The only problem: the amount of people the Agape House doesn't get the chance to affect, but instead must turn away. The building only contains 8 rooms--all of which are continually occupied on a first come, first serve basis. The shelter receives 10-20 calls a day as people who are trying to escape their situations search for a place to rebuild. Some call once a day, in the hopes that a room has been vacated; others are first-time callers searching for a safe haven; but all deserve the chance at a new life. To do this, every penny that comes in the door is put towards helping the homeless, and every worker at the Agape House is a volunteer. Even so, the shelter relies solely on private donations, and many people in our county have no idea the shelter even exists, much less the magnitude of change it provides. All the while, homelessness rates are on the rise. Kathy Jennemann, a volunteer at the shelter, described it this way: "Being homeless isn't just being in a shelter. It's living with grandma, or other relatives...it's not having a permanent place to call home, and I don't think people realize how broad that is, because it's a big problem--and it's getting worse."

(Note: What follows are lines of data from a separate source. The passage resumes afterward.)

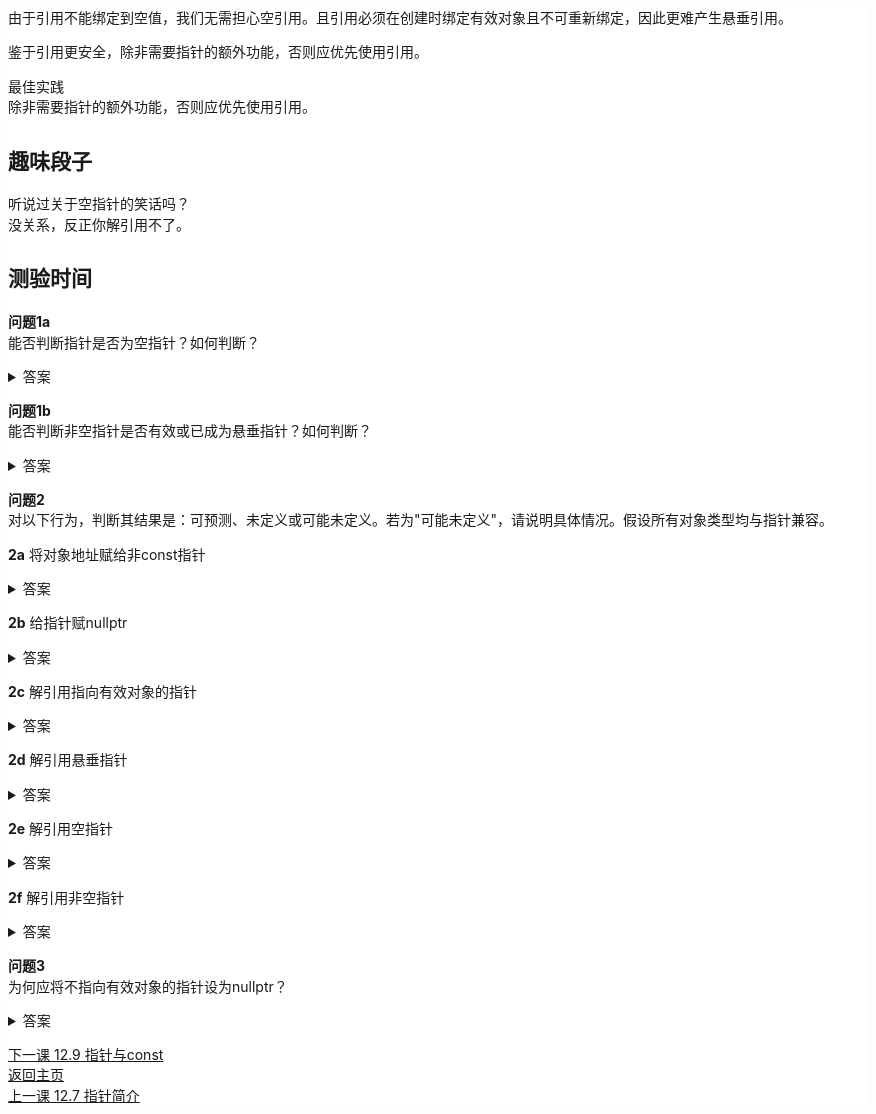 由于引用不能绑定到空值，我们无需担心空引用。且引用必须在创建时绑定有效对象且不可重新绑定，因此更难产生悬垂引用。  

鉴于引用更安全，除非需要指针的额外功能，否则应优先使用引用。  

最佳实践  
除非需要指针的额外功能，否则应优先使用引用。  

趣味段子  
----------------  

听说过关于空指针的笑话吗？  
没关系，反正你解引用不了。  

测验时间  
----------------  

**问题1a**  
能否判断指针是否为空指针？如何判断？  
  
<details><summary>答案</summary></details>  

**问题1b**  
能否判断非空指针是否有效或已成为悬垂指针？如何判断？  
  
<details><summary>答案</summary></details>  

**问题2**  
对以下行为，判断其结果是：可预测、未定义或可能未定义。若为"可能未定义"，请说明具体情况。假设所有对象类型均与指针兼容。  

**2a** 将对象地址赋给非const指针  
  
<details><summary>答案</summary></details>  

**2b** 给指针赋nullptr  
  
<details><summary>答案</summary></details>  

**2c** 解引用指向有效对象的指针  
  
<details><summary>答案</summary></details>  

**2d** 解引用悬垂指针  
  
<details><summary>答案</summary></details>  

**2e** 解引用空指针  
  
<details><summary>答案</summary></details>  

**2f** 解引用非空指针  
  
<details><summary>答案</summary></details>  

**问题3**  
为何应将不指向有效对象的指针设为nullptr？  
  
<details><summary>答案</summary></details>  

[下一课 12.9 指针与const](Chapter-12/lesson12.9-pointers-and-const.md)  
[返回主页](/)  
[上一课 12.7 指针简介](Chapter-12/lesson12.7-introduction-to-pointers.md)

So here's my question: Who are we to not help them rise? Where would we be if no one ever gave us a second chance in our lives? What if the first time you fell down and decided to get back up, no one would give you their hand? The clients of the Agape House are not strangers; they are community. They are someone's family, someone's reason to smile today, someone's friend or neighbor or hero.
And to every one of us in this community, they are our future.